El artículo 20.Uno.23.º de la Ley del IVA declara exentos los arrendamientos de edificios destinados exclusivamente a viviendas, y excluye de la exención los destinados a ser subarrendados. Si el contrato identifica a la persona que va a ocupar la vivienda, fija el uso residencial y prohíbe el subarriendo, se sostiene la exención; si no lo hace, existe el riesgo de que la operación se considere sujeta al 21%.

¿Qué cláusulas debe tener el contrato con una empresa?

Tres: identificar por su nombre a la persona física que va a ocupar la vivienda, declarar que el uso es como vivienda habitual de esa persona y prohibir expresamente el subarriendo y la cesión del contrato. Además, el contrato no debe facultar a la empresa a designar después a otro ocupante: la doctrina del TEAC recogida en la consulta V0983-17 exige que las personas usuarias figuren de manera concreta y específica desde la firma.

¿Me pueden aplicar la reducción del IRPF si el inquilino es una sociedad?

La reducción del artículo 23.2 de la Ley del IRPF se aplica a los arrendamientos de inmuebles destinados a vivienda.
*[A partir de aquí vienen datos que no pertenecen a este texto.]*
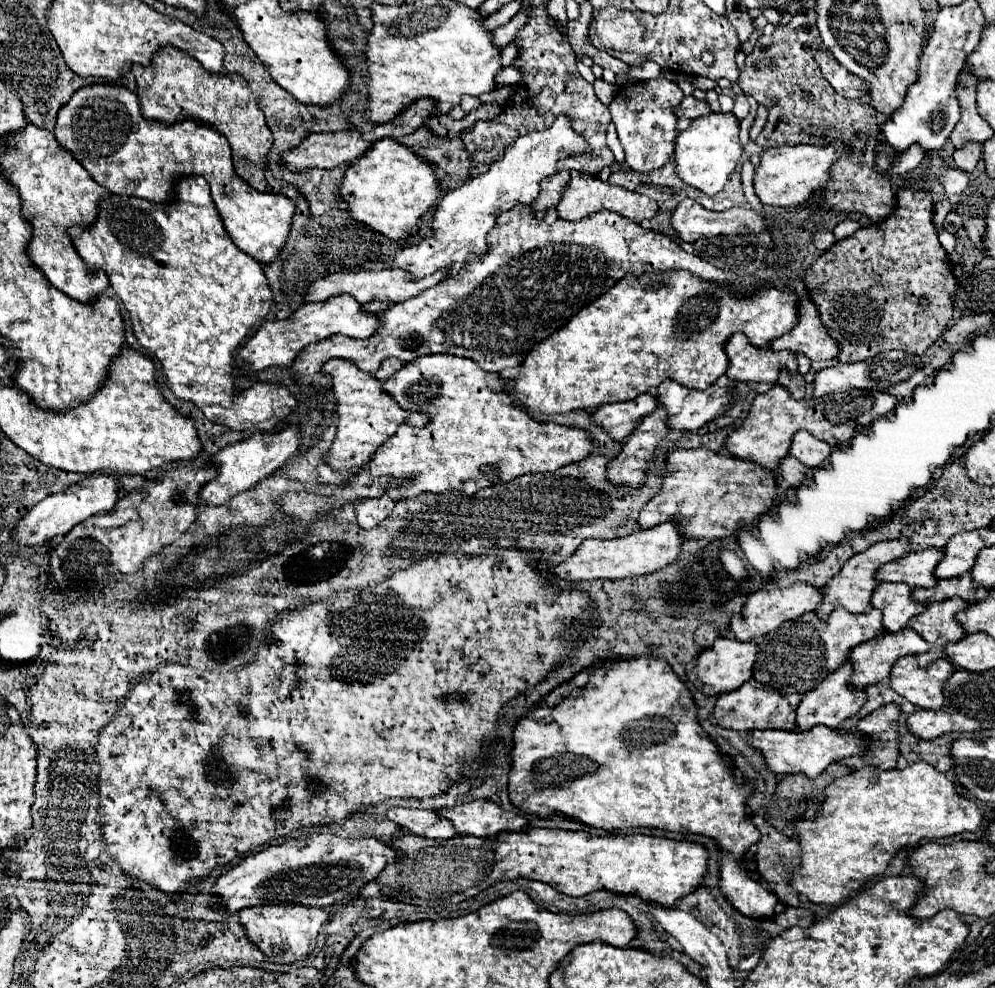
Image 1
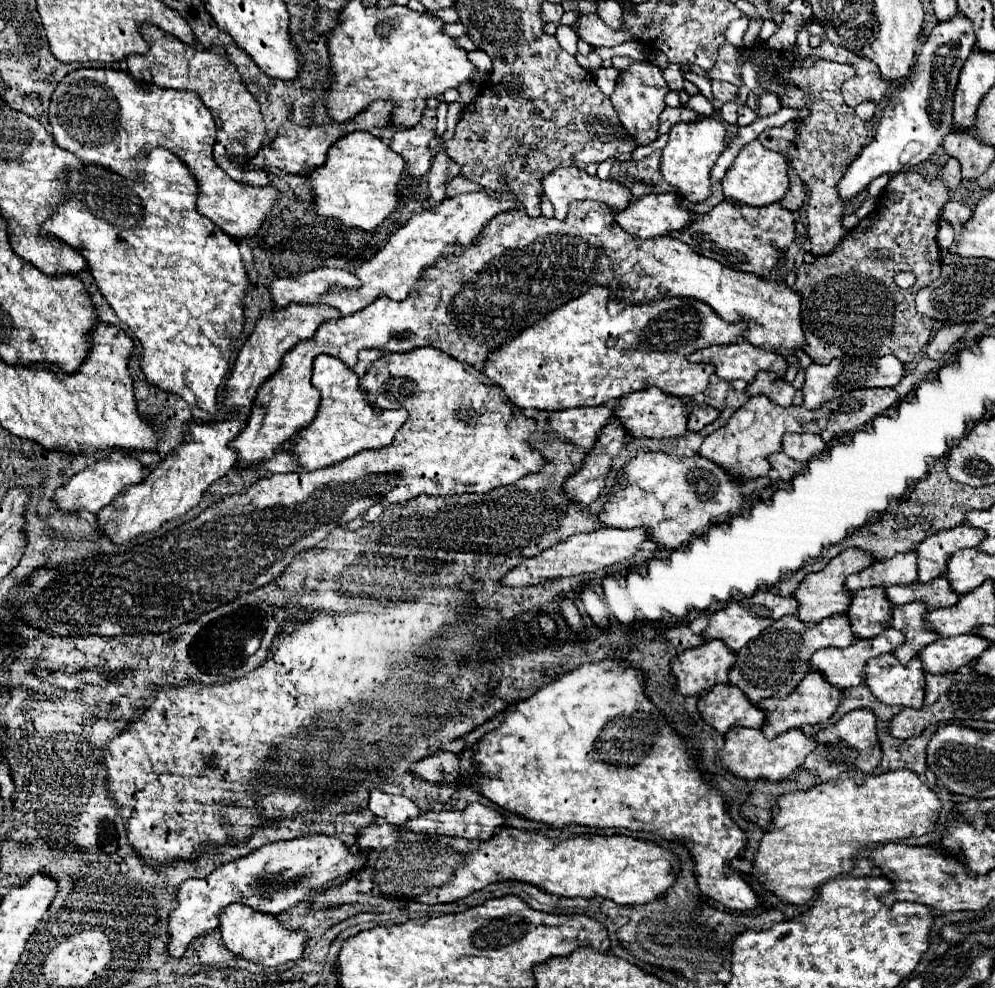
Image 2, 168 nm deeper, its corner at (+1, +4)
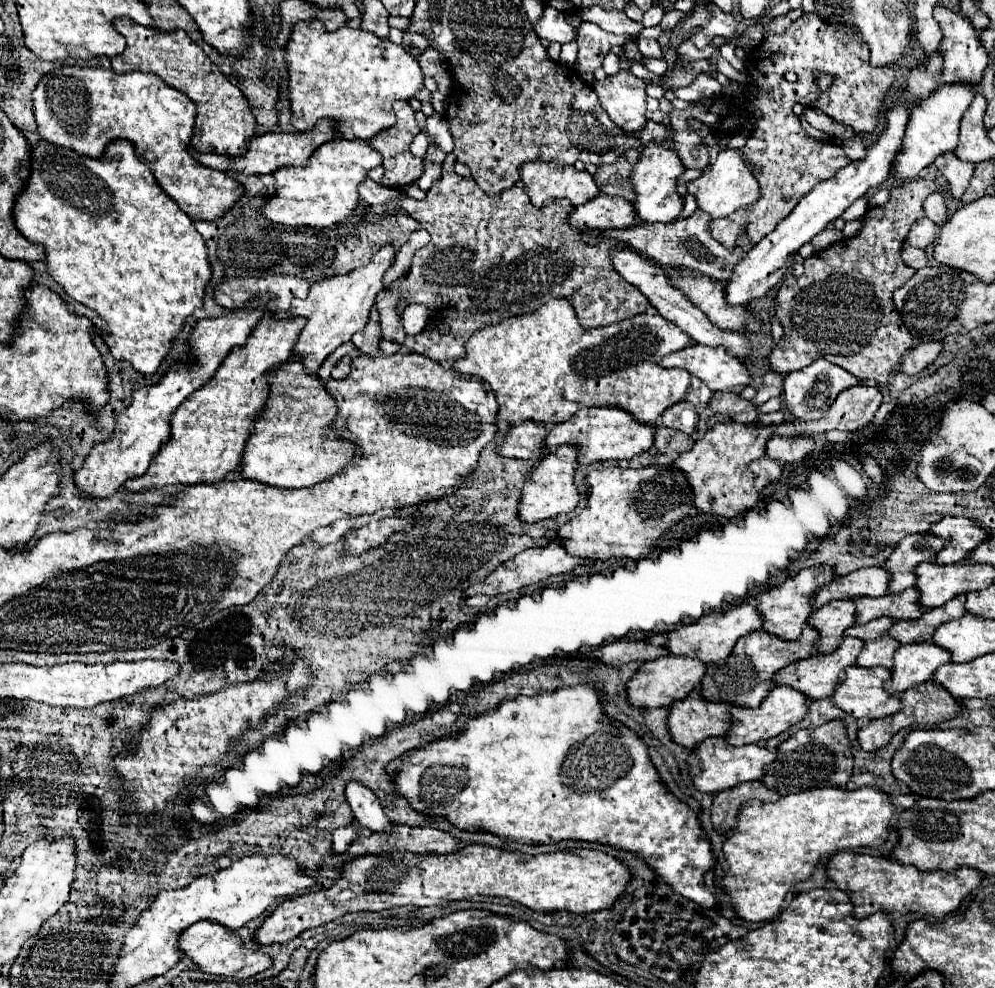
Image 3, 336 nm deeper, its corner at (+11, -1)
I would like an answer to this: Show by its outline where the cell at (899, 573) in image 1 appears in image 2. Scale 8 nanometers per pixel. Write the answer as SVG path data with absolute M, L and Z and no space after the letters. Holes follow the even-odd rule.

El criterio es el destino real del inmueble, no quién firma, de modo que las mismas cláusulas que sostienen la exención del IVA sirven para acreditarlo.

¿Tiene que retenerme la empresa el 19% del alquiler?

Con carácter general, un arrendatario empresario o profesional retiene el 19% (artículo 100 del Reglamento del IRPF). Pero el artículo 75.3.g).1.º excluye de la obligación de retener el arrendamiento de vivienda por empresas para sus empleados, que es justamente este supuesto.

¿Es un contrato de vivienda o de uso distinto?

Es una cuestión discutida: el artículo 2 de la LAU define el arrendamiento de vivienda por la necesidad permanente de vivienda del arrendatario, y una sociedad no la tiene. De la calificación dependen las prórrogas obligatorias y otras normas imperativas, así que lo prudente es que el contrato indique expresamente el régimen y la duración pactada.